*** Block opens ***
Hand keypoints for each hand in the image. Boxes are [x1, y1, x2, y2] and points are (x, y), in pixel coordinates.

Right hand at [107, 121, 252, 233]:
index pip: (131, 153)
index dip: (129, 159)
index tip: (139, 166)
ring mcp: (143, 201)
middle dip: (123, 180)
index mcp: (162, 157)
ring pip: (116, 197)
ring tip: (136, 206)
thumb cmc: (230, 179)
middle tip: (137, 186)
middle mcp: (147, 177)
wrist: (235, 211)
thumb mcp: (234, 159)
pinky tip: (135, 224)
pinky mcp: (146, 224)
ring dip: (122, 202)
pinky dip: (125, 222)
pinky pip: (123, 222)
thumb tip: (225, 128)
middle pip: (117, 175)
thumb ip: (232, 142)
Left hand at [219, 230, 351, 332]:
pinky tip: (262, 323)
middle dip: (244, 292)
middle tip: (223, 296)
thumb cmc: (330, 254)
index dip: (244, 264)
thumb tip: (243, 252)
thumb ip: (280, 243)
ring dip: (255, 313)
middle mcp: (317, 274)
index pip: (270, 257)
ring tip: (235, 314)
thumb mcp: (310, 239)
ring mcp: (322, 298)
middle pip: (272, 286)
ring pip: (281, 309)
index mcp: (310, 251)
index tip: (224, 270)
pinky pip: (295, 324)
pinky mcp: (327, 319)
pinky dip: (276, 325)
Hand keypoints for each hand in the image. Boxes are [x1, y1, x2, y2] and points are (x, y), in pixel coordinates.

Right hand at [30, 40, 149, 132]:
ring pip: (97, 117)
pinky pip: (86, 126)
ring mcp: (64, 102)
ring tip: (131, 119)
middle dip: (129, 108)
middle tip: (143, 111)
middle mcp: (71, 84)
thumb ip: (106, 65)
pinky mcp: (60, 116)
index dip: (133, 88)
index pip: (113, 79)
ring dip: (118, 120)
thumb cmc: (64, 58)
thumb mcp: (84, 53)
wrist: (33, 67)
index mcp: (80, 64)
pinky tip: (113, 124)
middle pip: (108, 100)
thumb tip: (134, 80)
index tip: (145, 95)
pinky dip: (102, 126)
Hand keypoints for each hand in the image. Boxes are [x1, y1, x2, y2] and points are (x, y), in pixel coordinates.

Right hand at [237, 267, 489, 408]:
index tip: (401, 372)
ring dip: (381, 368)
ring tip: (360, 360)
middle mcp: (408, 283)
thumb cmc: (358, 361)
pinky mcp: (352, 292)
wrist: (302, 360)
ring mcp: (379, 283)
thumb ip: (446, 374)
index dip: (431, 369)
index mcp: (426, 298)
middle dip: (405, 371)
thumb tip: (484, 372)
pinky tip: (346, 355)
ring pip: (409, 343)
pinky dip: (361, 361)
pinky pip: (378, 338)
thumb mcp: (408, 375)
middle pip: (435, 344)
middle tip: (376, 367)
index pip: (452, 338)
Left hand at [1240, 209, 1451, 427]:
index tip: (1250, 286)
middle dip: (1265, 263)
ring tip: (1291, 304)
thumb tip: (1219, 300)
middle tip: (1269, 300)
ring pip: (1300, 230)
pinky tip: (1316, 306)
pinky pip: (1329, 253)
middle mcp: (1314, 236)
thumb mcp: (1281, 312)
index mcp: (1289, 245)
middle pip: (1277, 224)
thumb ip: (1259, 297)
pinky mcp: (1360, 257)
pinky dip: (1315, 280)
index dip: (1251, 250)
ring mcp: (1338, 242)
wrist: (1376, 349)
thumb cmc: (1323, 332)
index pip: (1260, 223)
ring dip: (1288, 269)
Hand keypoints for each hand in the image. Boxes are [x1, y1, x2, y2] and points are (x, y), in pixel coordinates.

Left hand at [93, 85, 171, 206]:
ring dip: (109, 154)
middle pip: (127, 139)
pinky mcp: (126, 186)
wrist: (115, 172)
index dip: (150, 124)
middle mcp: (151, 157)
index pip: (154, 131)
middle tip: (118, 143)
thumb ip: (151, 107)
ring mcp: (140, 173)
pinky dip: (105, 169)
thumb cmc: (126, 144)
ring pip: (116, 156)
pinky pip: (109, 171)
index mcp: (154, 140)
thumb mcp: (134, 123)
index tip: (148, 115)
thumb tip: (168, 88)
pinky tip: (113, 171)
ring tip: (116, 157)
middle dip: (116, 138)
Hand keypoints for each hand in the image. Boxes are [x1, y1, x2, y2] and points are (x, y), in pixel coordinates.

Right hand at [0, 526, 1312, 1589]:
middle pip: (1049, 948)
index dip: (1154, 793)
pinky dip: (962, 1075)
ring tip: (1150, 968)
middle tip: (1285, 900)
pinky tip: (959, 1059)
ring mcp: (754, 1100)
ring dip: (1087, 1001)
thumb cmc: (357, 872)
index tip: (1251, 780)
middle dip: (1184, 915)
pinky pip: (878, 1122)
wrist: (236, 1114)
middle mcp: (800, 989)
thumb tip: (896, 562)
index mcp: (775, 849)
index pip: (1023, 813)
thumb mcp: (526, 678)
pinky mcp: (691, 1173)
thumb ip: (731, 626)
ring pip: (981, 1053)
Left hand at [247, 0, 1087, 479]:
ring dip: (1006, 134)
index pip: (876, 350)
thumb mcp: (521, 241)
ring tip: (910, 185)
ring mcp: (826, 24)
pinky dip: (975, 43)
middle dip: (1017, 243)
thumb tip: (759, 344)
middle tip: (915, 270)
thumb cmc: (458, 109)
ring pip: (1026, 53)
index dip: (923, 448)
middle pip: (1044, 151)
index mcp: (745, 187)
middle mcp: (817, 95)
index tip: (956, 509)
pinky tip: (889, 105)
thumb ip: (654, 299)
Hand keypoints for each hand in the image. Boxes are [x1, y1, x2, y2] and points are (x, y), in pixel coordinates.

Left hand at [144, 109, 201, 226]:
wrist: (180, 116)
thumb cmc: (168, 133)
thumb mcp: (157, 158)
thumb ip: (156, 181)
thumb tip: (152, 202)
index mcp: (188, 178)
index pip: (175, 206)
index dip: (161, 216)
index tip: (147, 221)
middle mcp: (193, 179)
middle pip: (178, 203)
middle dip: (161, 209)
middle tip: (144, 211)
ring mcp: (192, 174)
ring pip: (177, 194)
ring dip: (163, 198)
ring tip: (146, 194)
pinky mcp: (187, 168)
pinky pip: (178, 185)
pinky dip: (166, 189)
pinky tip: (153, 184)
*** Block closes ***
> [Action item] In the records above, collect each line with "Right".

> [Written reply]
Right hand at [107, 121, 252, 233]:
Right hand at [30, 40, 149, 132]:
Right hand at [237, 267, 489, 408]:
Right hand at [0, 526, 1312, 1589]:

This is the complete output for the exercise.